A biblioteca integrada no Steganos Safe avisa-o se a palavra-passe escolhida for facilmente decifrável, comparando-a com mais de meio milhão de entradas. São necessários cerca de 0,3 segundos para verificar uma palavra-passe (P4 3GHz): por outras palavras, três palavras-passe por segundo. Assim, por exemplo, se utilizar uma palavra do jornal Bild, ela pode ser identificada num máximo de 500 segundos, ou seja, pouco mais de 9 minutos, se o perpetrador tiver os meios técnicos para automatizar este processo.
Se quaisquer quatro caracteres (letras maiúsculas e minúsculas e números) forem combinados aleatoriamente, isto resultará em mais de 14 milhões de possibilidades. Um computador precisaria de 57 dias para os experimentar a todos. Isto pode, no entanto, ser acelerado utilizando mais e mais computadores. No caso de 8 caracteres aleatórios, um computador precisaria de mais de 2 milhões de anos. Para além desta capacidade significativa do computador, seria necessário reduzir isto a um período de tempo mais manejável.
Ao seleccionar uma palavra-passe deve primeiro ter em consideração de quem se quer proteger. Se quiser proteger os seus segredos pessoais privados, os requisitos de qualidade da palavra-passe serão inferiores aos de uma empresa, onde os dados poderão eventualmente ter de ser protegidos de pessoal com conhecimentos de TI ou de espiões industriais. Os requisitos são, obviamente, ainda mais elevados se agências governamentais ou serviços secretos tiverem de ser impedidos de ter acesso aos dados.

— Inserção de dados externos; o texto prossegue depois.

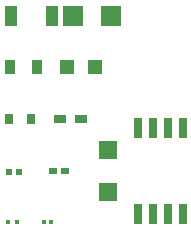
<source format=gtp>
G04 #@! TF.GenerationSoftware,KiCad,Pcbnew,(5.99.0-3978-g0efe073de)*
G04 #@! TF.CreationDate,2020-10-22T13:19:48-05:00*
G04 #@! TF.ProjectId,remoticon_badge,72656d6f-7469-4636-9f6e-5f6261646765,rev?*
G04 #@! TF.SameCoordinates,PX3072580PY307257e*
G04 #@! TF.FileFunction,Paste,Top*
G04 #@! TF.FilePolarity,Positive*
%FSLAX46Y46*%
G04 Gerber Fmt 4.6, Leading zero omitted, Abs format (unit mm)*
G04 Created by KiCad (PCBNEW (5.99.0-3978-g0efe073de)) date 2020-10-22 13:19:48*
%MOMM*%
%LPD*%
G01*
G04 APERTURE LIST*
%ADD10R,0.450000X0.430000*%
%ADD11R,0.700000X0.600000*%
%ADD12R,0.400000X0.400000*%
%ADD13R,0.900000X1.300000*%
%ADD14R,0.700000X0.900000*%
%ADD15R,1.100000X1.700000*%
%ADD16R,1.300000X1.198880*%
%ADD17R,0.600000X0.600000*%
%ADD18R,1.700000X1.800860*%
%ADD19R,1.000000X0.797560*%
%ADD20R,1.600000X1.600000*%
%ADD21R,0.650000X1.700000*%
G04 APERTURE END LIST*
D10*
G04 #@! TO.C,R5*
X53282800Y-67132200D03*
X52482800Y-67132200D03*
G04 #@! TD*
D11*
G04 #@! TO.C,D4*
X56345200Y-62839600D03*
X57345200Y-62839600D03*
G04 #@! TD*
D12*
G04 #@! TO.C,D5*
X55580000Y-67132200D03*
X56180000Y-67132200D03*
G04 #@! TD*
D13*
G04 #@! TO.C,R2*
X54991000Y-54000400D03*
X52705000Y-54000400D03*
G04 #@! TD*
D14*
G04 #@! TO.C,R3*
X54483000Y-58420000D03*
X52578000Y-58420000D03*
G04 #@! TD*
D15*
G04 #@! TO.C,R1*
X56235600Y-49707800D03*
X52806600Y-49707800D03*
G04 #@! TD*
D16*
G04 #@! TO.C,D2*
X57505600Y-54000400D03*
X59918600Y-54000400D03*
G04 #@! TD*
D17*
G04 #@! TO.C,R4*
X53486000Y-62865000D03*
X52586000Y-62865000D03*
G04 #@! TD*
D18*
G04 #@! TO.C,D1*
X58039000Y-49707800D03*
X61214000Y-49707800D03*
G04 #@! TD*
D19*
G04 #@! TO.C,D3*
X56896000Y-58420000D03*
X58674000Y-58420000D03*
G04 #@! TD*
D20*
G04 #@! TO.C,C1*
X60960000Y-64566800D03*
X60960000Y-61010800D03*
G04 #@! TD*
D21*
G04 #@! TO.C,IC1*
X63500000Y-66438800D03*
X64770000Y-66438800D03*
X66040000Y-66438800D03*
X67310000Y-66438800D03*
X67310000Y-59138800D03*
X66040000Y-59138800D03*
X64770000Y-59138800D03*
X63500000Y-59138800D03*
G04 #@! TD*
M02*

</source>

Existem várias estratégias para gerar boas senhas. A melhor é utilizar um gerador de senhas para criar uma senha que consiste num mínimo de 10 caracteres; estes, por sua vez, devem ser seleccionados de pelo menos 62 caracteres diferentes (os caracteres maiúsculos e minúsculos do alfabeto alemão mais os números 0 a 9). O problema a este respeito é, evidentemente, a memorização da palavra-passe. Salvá-la ou anotá-la é apenas de ajuda limitada: mesmo que se utilize um gestor de palavra-passe, ainda é necessária uma palavra-passe segura para aceder à mesma - a palavra-passe mais segura do mundo é inútil se for escrita num pedaço de papel deitado ao lado do teclado. Se, contudo, não for esse o caso, então um gestor de senhas pode fornecer um método fácil e seguro de criar e administrar um número infinito de senhas altamente seguras, e, se desejar, até mesmo de as utilizar automaticamente.
As abreviaturas das frases são um bom compromisso entre segurança e capacidade de memorização. Afsaagcbsabatr seria, por exemplo, o resultado da frase anterior. Isto também deveria produzir pelo menos 10 caracteres. Se, além disso, caracteres individuais forem substituídos por números ou caracteres especiais, por exemplo "E" por "8" (oito) ou "f" por ? (ponto de interrogação), isto resultará numa boa palavra-passe que é simples de lembrar.